Improvements may not be seen right away, but patients with non-metastatic breast cancer should stay compliant to practicing yoga to possibly improve quality of life, according to an expert.
Yoga combined with conventional exercises improved quality of life as well as survival in patients with non-metastatic breast cancer, according to recent study results.
At a median follow-up of 80 months, results of a randomized trial — which were presented at the 2022 San Antonio Breast Cancer Symposium — demonstrated an 80% disease-free survival rate (the measure of time after treatment during which no sign of cancer is found) with yoga and conventional exercises in patients with non-metastatic breast cancer (426 patients). This is compared with 76.7% for conventional exercises only (424 patients).
“The impact of yoga on breast cancer survival is hypothesized to be through improvement of quality of life (psychological response including helplessness/hopelessness, fighting spirit, depression and fatigue), change in stress responses, compliance to treatment (and) reduction in weight,” said Dr.
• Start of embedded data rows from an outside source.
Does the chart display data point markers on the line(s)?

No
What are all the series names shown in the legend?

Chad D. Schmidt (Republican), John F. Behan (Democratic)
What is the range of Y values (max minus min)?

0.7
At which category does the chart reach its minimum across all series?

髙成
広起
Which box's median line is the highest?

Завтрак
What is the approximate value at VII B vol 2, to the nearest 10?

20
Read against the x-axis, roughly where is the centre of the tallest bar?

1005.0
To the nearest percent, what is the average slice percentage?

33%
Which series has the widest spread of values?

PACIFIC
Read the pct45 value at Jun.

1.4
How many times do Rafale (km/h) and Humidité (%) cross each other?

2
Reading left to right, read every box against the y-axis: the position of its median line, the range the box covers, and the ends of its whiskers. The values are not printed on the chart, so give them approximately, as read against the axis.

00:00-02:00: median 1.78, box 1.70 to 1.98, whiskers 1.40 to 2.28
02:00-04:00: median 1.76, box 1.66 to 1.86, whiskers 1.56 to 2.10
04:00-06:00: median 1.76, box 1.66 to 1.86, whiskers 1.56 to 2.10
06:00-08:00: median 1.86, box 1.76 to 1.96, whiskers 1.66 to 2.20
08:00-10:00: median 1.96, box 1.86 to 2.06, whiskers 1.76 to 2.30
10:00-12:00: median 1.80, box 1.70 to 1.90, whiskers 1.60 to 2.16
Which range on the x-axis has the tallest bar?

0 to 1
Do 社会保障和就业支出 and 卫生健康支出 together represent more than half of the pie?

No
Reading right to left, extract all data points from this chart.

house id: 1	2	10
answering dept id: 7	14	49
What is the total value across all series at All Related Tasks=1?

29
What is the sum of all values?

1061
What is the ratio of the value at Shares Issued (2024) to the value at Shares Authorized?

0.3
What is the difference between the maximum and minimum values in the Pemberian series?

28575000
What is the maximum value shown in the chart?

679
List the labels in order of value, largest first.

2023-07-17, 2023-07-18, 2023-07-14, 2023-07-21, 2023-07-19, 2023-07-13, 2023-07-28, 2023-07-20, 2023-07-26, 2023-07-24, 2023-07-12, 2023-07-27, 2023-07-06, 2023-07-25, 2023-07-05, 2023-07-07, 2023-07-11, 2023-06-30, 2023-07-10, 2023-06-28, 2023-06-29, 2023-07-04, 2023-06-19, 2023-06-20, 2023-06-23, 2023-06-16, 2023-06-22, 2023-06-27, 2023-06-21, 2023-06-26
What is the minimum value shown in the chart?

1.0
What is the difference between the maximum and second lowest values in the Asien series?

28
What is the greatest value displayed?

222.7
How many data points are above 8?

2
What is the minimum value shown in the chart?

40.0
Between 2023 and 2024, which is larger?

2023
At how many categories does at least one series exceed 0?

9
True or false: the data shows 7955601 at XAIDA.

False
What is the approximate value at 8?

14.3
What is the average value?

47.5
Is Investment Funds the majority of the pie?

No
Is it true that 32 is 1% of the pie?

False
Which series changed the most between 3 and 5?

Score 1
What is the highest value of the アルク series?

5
Nita S. Nair, lead author on the study and professor and consultant surgeon at Tata Memorial Centre in Mumbai, India, in an interview with CURE®.
Overall survival (time from diagnosis or treatment start when patients are alive) was 85.4% and 83.1%, respectively.
“Disease-free and overall survival are surely important, as they suggest treatments reduce the risk of disease recurring or of a woman dying of disease,” Nair said. “But all these treatments are often associated with side effects, which hamper the quality of life while on treatment and cause long-term issues like fatigue also.”
Moreover, 53% of women practicing yoga showed an improvement in quality of life from the start of the study compared to 47% in the conventional exercises group.
Additional results demonstrated that physical and emotional function were improved and sustained at 54 months with yoga. And fatigue, pain, appetite loss, arm symptoms and systemic therapy side effects were reduced at six to nine months.
After adjuvant therapy, median fatigue score was lower in patients practicing yoga compared to those on conventional exercises only. Likewise, median scores of severe fatigue were 5 in the yoga group and 6 in conventional exercises at the start of the study. These were reduced to 3 after one year in both groups.
The scores were then reduced to 0 in the yoga group at 2 years, which was sustained until 4 years, whereas the median score of fatigue stayed at 3 with conventional exercises.
Patients in the yoga group also experienced less serve pain, specifically in the breast wall. In addition, there were no differences in spirituality changes but patients who practiced yoga experience lessdeterioration compared to the start of the study.
“Treatment of breast cancer has considerably improved survival at the cost of side effects and quality of life,” Nair said. “Simple techniques of yoga show a significant improvement in some domains of quality of life, with a significant and sustained reduction in fatigue even on follow up. Adding yoga to routine treatment may help patients cope with cancer and survivorship issues better, with a possible benefit to survival also.”
She explained that patients should start with meditation, breathing exercises and arm stretches while on treatment. And during follow-up, they can start with simple yoga poses that their body can sustain — under the guidance of a yoga instructor.
“Simple interventions like yoga bring disciple of mind and body and teach us to master mind over body,” she said. “The benefits may not be visible immediately, but staying compliant shows long-term benefits which surely impact quality of life and recovery to normal after cancer treatment.”